Siamo un popolo che vuole i verdetti per non accettarli. Siamo un popolo di esploratori senza bussola, un popolo che promette di stanare i diritti ma che va in cerca di colpevoli. C’è chi canta la libertà, per poi mettere le sbarre. C’è chi fa le battaglie in nome del bene, per poi negarlo.

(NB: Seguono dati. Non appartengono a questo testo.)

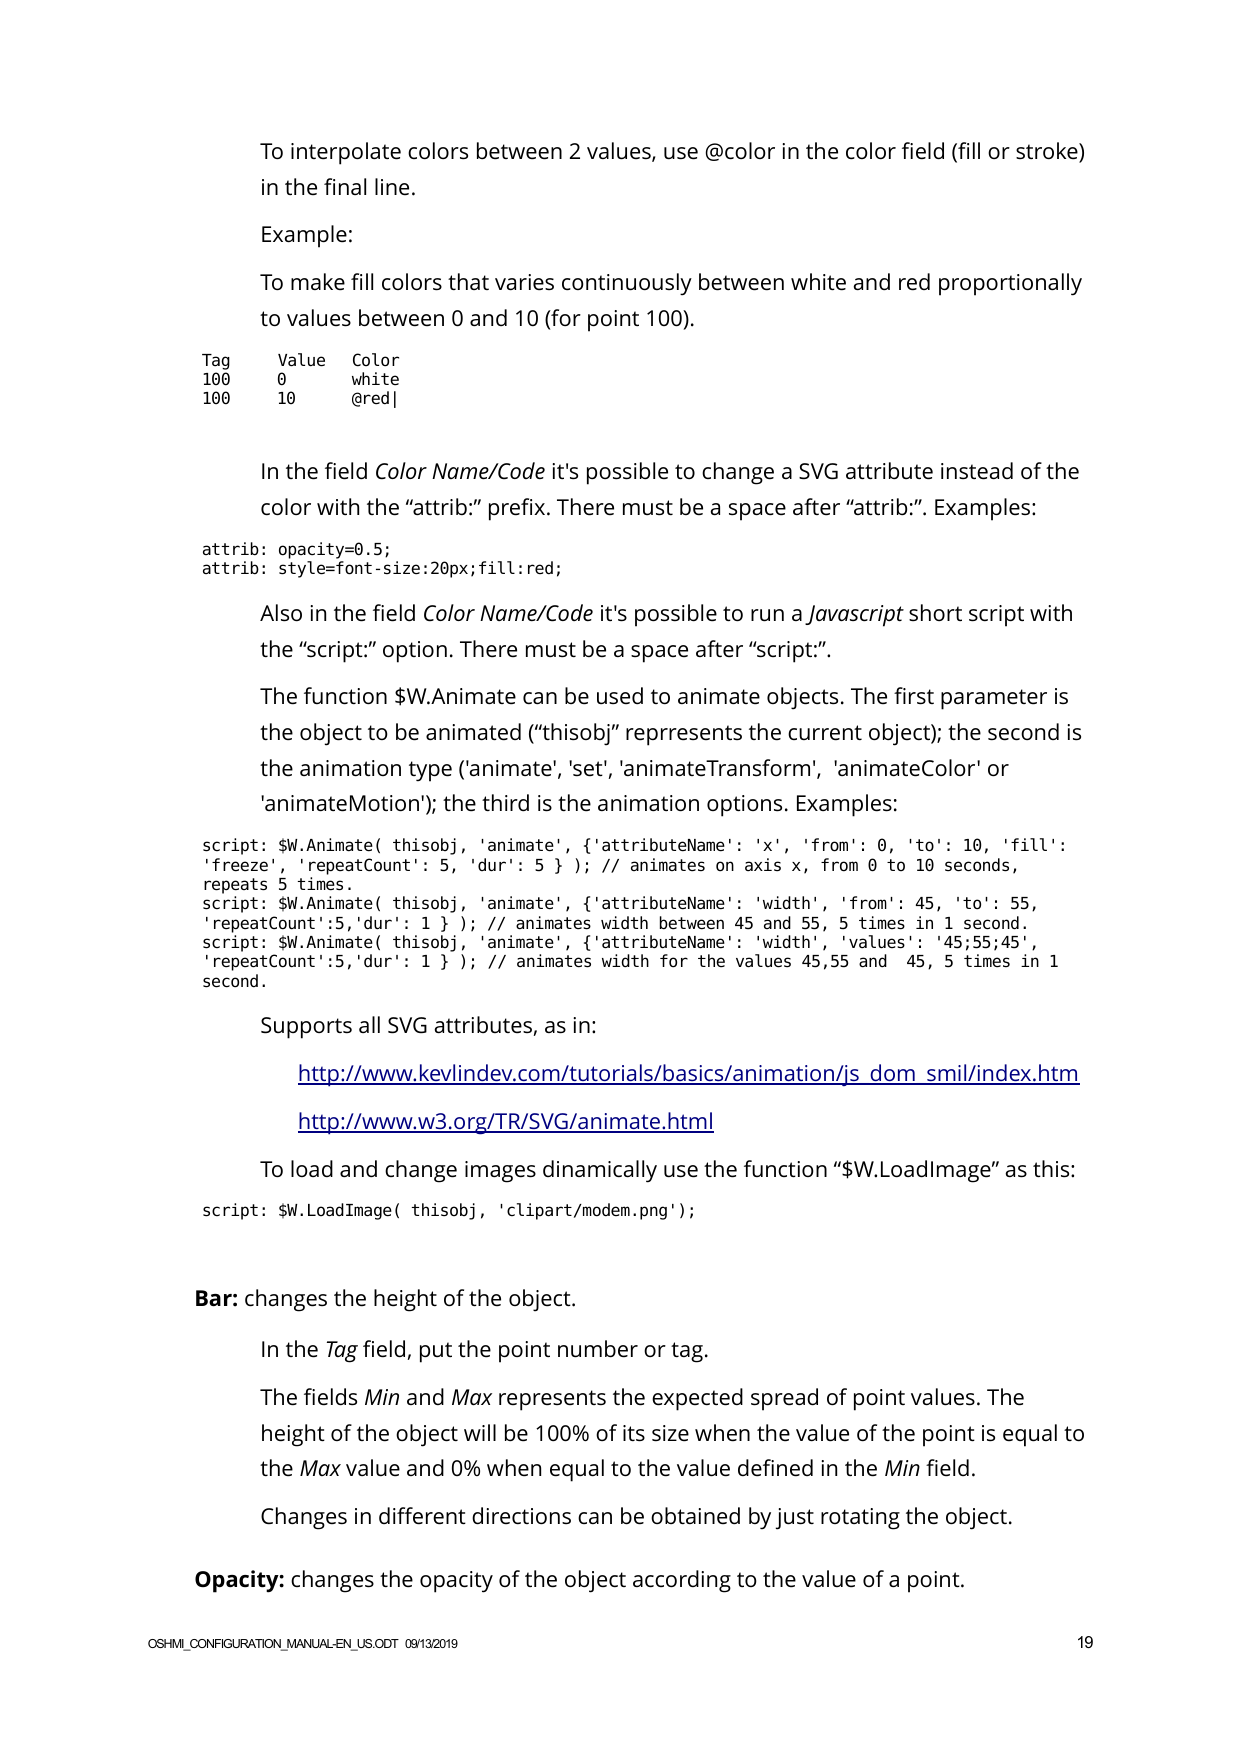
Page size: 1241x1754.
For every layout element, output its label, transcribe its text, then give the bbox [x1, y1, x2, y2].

text 100 10 @red| [202, 389, 1093, 408]
text In the Tag field, put the point number or tag. [260, 1334, 1093, 1364]
text script: $W.Animate( thisobj, 'animate', {'attributeName': 'width', 'from': 45, 'to': 55, 'repeatCount':5,'dur': 1 } ); // animates width between 45 and 55, 5 times in 1 second. [202, 894, 1093, 933]
text 100 0 white [202, 370, 1093, 389]
text Opacity: changes the opacity of the object according to the value of a point. [194, 1564, 1093, 1593]
text To load and change images dinamically use the function “$W.LoadImage” as this: [260, 1154, 1093, 1183]
text The fields Min and Max represents the expected spread of point values. The height of the object will be 100% of its size when the value of the point is equal to the Max value and 0% when equal to the value defined in the Min field. [260, 1382, 1093, 1483]
text attrib: style=font-size:20px;fill:red; [202, 559, 1093, 578]
text script: $W.Animate( thisobj, 'animate', {'attributeName': 'x', 'from': 0, 'to': 10, 'fill': 'freeze', 'repeatCount': 5, 'dur': 5 } ); // animates on axis x, from 0 to 10 seconds, repeats 5 times. [202, 836, 1093, 894]
text Tag Value Color [202, 350, 1093, 370]
text http://www.kevlindev.com/tutorials/basics/animation/js_dom_smil/index.htm [298, 1058, 1093, 1088]
text http://www.w3.org/TR/SVG/animate.html [298, 1106, 1093, 1136]
text Also in the field Color Name/Code it's possible to run a Javascript short script with the “script:” option. There must be a space after “script:”. [260, 598, 1093, 663]
text script: $W.LoadImage( thisobj, 'clipart/modem.png'); [202, 1201, 1093, 1221]
text In the field Color Name/Code it's possible to change a SVG attribute instead of the color with the “attrib:” prefix. There must be a space after “attrib:”. Examples: [260, 456, 1093, 522]
text Changes in different directions can be obtained by just rotating the object. [260, 1501, 1093, 1531]
text attrib: opacity=0.5; [202, 540, 1093, 559]
text Example: [260, 219, 1093, 249]
text Bar: changes the height of the object. [194, 1283, 1093, 1313]
text To make fill colors that varies continuously between white and red proportionally to values between 0 and 10 (for point 100). [260, 267, 1093, 332]
text Supports all SVG attributes, as in: [260, 1011, 1093, 1040]
text script: $W.Animate( thisobj, 'animate', {'attributeName': 'width', 'values': '45;55;45', 'repeatCount':5,'dur': 1 } ); // animates width for the values 45,55 and 45, 5 times in 1 second. [202, 933, 1093, 991]
text To interpolate colors between 2 values, use @color in the color field (fill or stroke) in the final line. [260, 136, 1093, 201]
text The function $W.Animate can be used to animate objects. The first parameter is the object to be animated (“thisobj” reprresents the current object); the second is the animation type ('animate', 'set', 'animateTransform', 'animateColor' or 'animateMotion'); the third is the animation options. Examples: [260, 681, 1093, 818]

Lo abbiamo visto con la risposta alla classifica della quarta serata del Festival. Amadeus annuncia Angelina Mango, che aveva omaggiato il padre, al secondo posto. In testa c’è Geolier, con una performance a quattro, insieme a Gué, Luché e Gigi D’Alessio. Si scatenano i fischi dei loggionisti dell’Ariston, prolificano i commenti sui social. Alcuni di questi gli danno del camorrista, altri ne fanno una questione meridionale. Geolier entra in scena lo stesso, in mezzo ai fischi e alla gente che si alza e va via. Ritira il premio. Si esibisce nuovamente. Ha 23 anni. Dimostra dignità, quella che manca a tanti. E ci ha dato una lezione.
Perché noi dimentichiamo.
E sarebbe cosa buona e giusta che lo si facesse con lo stesso rispetto con cui appoggiamo lotte di cui ci facciamo portavoci. Indipendentemente dal gradimento personale, che evidentemente (e facciamocene una ragione), non coincide con quello della somma di tre giurie. Tre giurie diverse che, ieri sera, hanno avuto il loro singolare peso. Sala Stampa per il 33%, idem per la giuria Radio, e televoto per il 34%.

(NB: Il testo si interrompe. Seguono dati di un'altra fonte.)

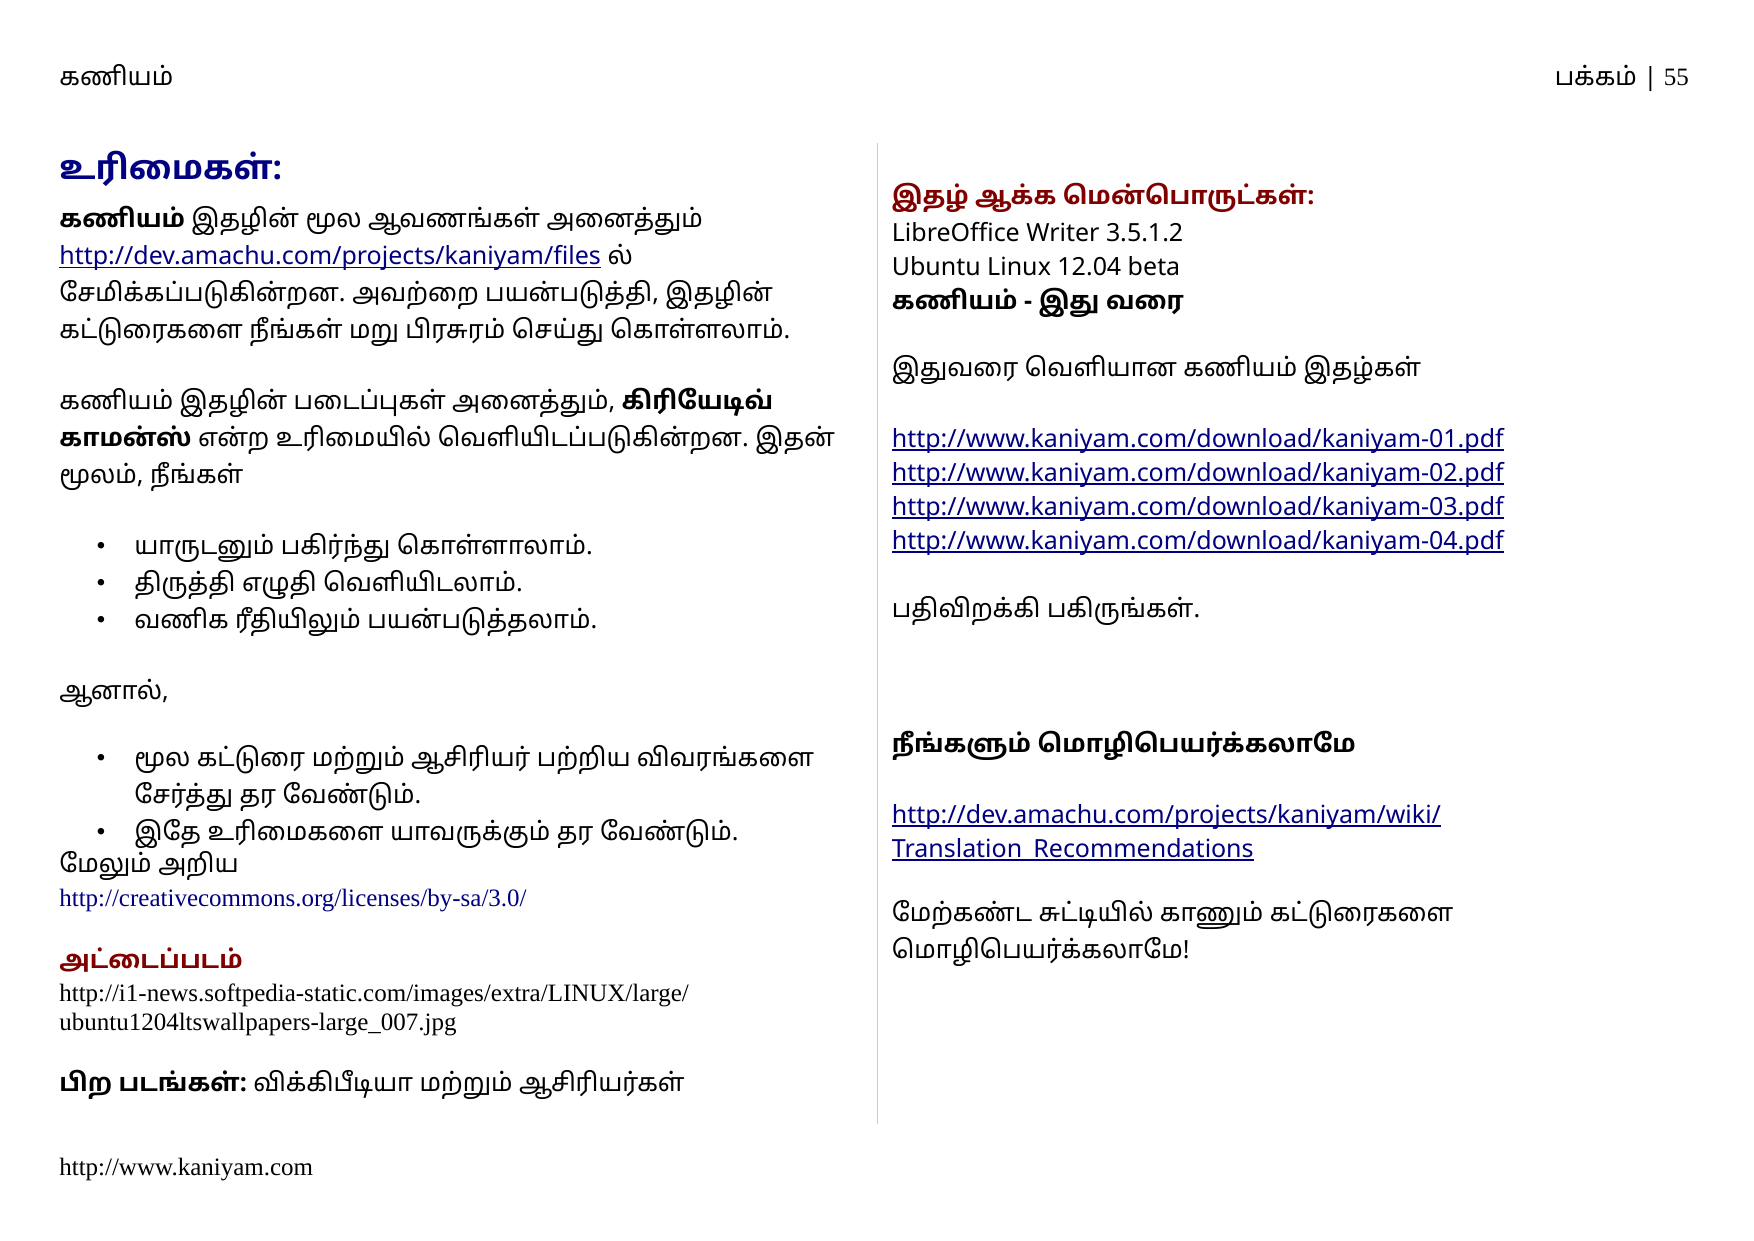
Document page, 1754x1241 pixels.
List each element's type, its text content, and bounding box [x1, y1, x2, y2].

text http://i1-news.softpedia-static.com/images/extra/LINUX/large/ubuntu1204ltswallpapers-large_007.jpg [59, 978, 862, 1036]
text http://dev.amachu.com/projects/kaniyam/files ல் சேமிக்கப்படுகின்றன. அவற்றை பயன்படுத்தி, இதழின் கட்டுரைகளை நீங்கள் மறு பிரசுரம் செய்து கொள்ளலாம். [59, 238, 862, 349]
subtitle உரிமைகள்: [59, 143, 862, 193]
text இதழ் ஆக்க மென்பொருட்கள்: [892, 178, 1695, 214]
text கணியம் இதழின் படைப்புகள் அனைத்தும், கிரியேடிவ் காமன்ஸ் என்ற உரிமையில் வெளியிடப்படுகின்றன. இதன் மூலம், நீங்கள் [59, 383, 862, 494]
text பிற படங்கள்: விக்கிபீடியா மற்றும் ஆசிரியர்கள் [59, 1065, 862, 1102]
list இதே உரிமைகளை யாவருக்கும் தர வேண்டும். [97, 813, 862, 850]
list மூல கட்டுரை மற்றும் ஆசிரியர் பற்றிய விவரங்களை சேர்த்து தர வேண்டும். [97, 744, 862, 813]
text Ubuntu Linux 12.04 beta [892, 249, 1695, 283]
list வணிக ரீதியிலும் பயன்படுத்தலாம். [97, 602, 862, 639]
text LibreOffice Writer 3.5.1.2 [892, 214, 1695, 249]
text மேலும் அறிய [59, 850, 862, 883]
text கணியம் இதழின் மூல ஆவணங்கள் அனைத்தும் [59, 205, 862, 238]
text இதுவரை வெளியான கணியம் இதழ்கள் [892, 354, 1695, 386]
text http://www.kaniyam.com/download/kaniyam-01.pdf http://www.kaniyam.com/download/kaniyam-02.pdf http://www.kaniyam.com/download/kaniyam-03.pdf [892, 420, 1695, 523]
list யாருடனும் பகிர்ந்து கொள்ளாலாம். [97, 528, 862, 565]
text அட்டைப்படம் [59, 946, 862, 978]
text பதிவிறக்கி பகிருங்கள். [892, 591, 1695, 628]
text ஆனால், [59, 673, 862, 710]
text நீங்களும் மொழிபெயர்க்கலாமே [892, 730, 1695, 762]
text http://dev.amachu.com/projects/kaniyam/wiki/Translation_Recommendations [892, 797, 1695, 865]
text கணியம் - இது வரை [892, 283, 1695, 320]
text http://creativecommons.org/licenses/by-sa/3.0/ [59, 883, 862, 912]
text http://www.kaniyam.com/download/kaniyam-04.pdf [892, 523, 1695, 557]
list திருத்தி எழுதி வெளியிடலாம். [97, 565, 862, 602]
text மேற்கண்ட சுட்டியில் காணும் கட்டுரைகளை மொழிபெயர்க்கலாமே! [892, 899, 1695, 968]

Non è questione di campanilismo. Non c’entrano nord o sud. C’entra la somma matematica, c’entra il risultato finale dell’insieme di tre giurie che va accettato. Senza alcuna allusione. Prendiamone atto. Siamo solo un popolo con le nostre debolezze. Una di queste è l’arroganza di non farsi quasi mai il mea culpa.